The Downtown Coffee Club, loosely organized in the late 1950’s or early 1960’s, keeps me entertained and informed every day — and although I attend for the conversation, we are, after all, coffee drinkers.
Over the years the faces of local downtown businessmen have changed; but this keystone group has held strong at about a dozen loyal regulars who can be found drinking coffee and solving the town’s problems on any given day.
The husbands of many of the women whose hats adorned the horse drawn carriages in the Downtown Easter Parade over the years, have been participants in this unofficial association of what I consider to be some of the best informed and enlightened men in town.

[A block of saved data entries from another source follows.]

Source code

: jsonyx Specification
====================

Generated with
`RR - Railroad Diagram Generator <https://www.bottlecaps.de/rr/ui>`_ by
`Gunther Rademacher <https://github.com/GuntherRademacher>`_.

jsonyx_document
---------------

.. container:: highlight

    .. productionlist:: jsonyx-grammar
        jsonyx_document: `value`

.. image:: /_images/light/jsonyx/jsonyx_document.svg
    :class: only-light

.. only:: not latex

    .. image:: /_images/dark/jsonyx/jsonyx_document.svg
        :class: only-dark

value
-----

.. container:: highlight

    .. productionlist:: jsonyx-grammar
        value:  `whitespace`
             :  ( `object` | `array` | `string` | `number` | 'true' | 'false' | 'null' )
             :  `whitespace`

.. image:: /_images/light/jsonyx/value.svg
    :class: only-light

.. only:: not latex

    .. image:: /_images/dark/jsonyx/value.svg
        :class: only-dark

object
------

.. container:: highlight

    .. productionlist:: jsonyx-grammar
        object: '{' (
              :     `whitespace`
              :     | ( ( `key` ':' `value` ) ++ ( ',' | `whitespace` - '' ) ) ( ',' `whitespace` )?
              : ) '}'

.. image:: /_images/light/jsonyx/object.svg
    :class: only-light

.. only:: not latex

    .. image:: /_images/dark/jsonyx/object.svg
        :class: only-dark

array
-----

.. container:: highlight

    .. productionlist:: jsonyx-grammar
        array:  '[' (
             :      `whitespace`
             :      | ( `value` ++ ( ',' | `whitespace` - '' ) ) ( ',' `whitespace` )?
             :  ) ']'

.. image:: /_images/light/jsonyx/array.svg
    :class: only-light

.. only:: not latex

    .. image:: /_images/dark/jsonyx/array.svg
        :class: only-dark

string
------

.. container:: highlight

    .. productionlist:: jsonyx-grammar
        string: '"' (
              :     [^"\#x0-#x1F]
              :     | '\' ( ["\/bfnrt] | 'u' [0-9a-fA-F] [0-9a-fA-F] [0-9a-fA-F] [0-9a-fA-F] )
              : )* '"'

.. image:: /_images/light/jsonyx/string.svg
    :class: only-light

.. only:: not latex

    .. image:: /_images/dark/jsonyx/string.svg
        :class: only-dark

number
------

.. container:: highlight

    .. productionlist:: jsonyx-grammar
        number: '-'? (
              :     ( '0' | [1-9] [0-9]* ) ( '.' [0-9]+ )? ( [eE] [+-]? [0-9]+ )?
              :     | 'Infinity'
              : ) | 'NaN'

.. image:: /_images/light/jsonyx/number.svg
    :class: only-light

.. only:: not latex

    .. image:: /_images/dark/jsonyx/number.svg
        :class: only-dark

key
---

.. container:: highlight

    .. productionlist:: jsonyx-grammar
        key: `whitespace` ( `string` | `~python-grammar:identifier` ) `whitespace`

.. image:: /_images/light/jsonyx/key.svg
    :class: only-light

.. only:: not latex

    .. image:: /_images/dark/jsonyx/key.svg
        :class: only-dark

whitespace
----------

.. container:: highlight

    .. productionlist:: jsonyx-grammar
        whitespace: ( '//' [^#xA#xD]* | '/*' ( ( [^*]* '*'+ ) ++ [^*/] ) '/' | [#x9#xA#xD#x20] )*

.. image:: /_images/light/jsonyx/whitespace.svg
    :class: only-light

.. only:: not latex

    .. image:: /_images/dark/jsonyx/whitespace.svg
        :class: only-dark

Jokingly referred to by some as the “downtown mafia” and affectionately known by others as the “plaza bums”, these gentlemen have convened at several coffee counters and restaurants around the Plaza de la Constitution for about 50 years.
I first learned about them in the 1970s when they used to meet every morning at McCartney’s Drug Store on the corner of St. George and King Streets. At the time, most of the businesses and government in town were located within blocks of the Plaza, so, it was a natural place to stop on your way to the office.
There have been many occasions where if you wanted to know what was going to be in the news tomorrow, you talked to somebody in this fraternal group — today. I get a kick out of some of the disagreements voiced over coffee and the sometimes irreverent rebuttals; particularly since the folks from the Cathedral, including Father Tom Willis, usually sit behind us.
The Plaza lunch counters like McCartney’s, Woolworth and McCrory’s are all gone — but the Coffee Club has survived. The goodwill and charity of these men is the common thread that holds the club together; that, and their true love for St. Augustine.
Recently we’ve been visited by a hopeful for an upcoming Circuit Judgeship, as well as a City Commission hopeful and a candidate for the County Commission. We all get a chance to be introduced to those who would govern our community without the sound bites-n-bits constrained by two minute responses in media interviews and forums.
For all the hoopla and growth that brought out-of-towners to St. Augustine with good ideas but limited context and local experience, it’s nice to know that coffee-drinking men are still around to provide their insight.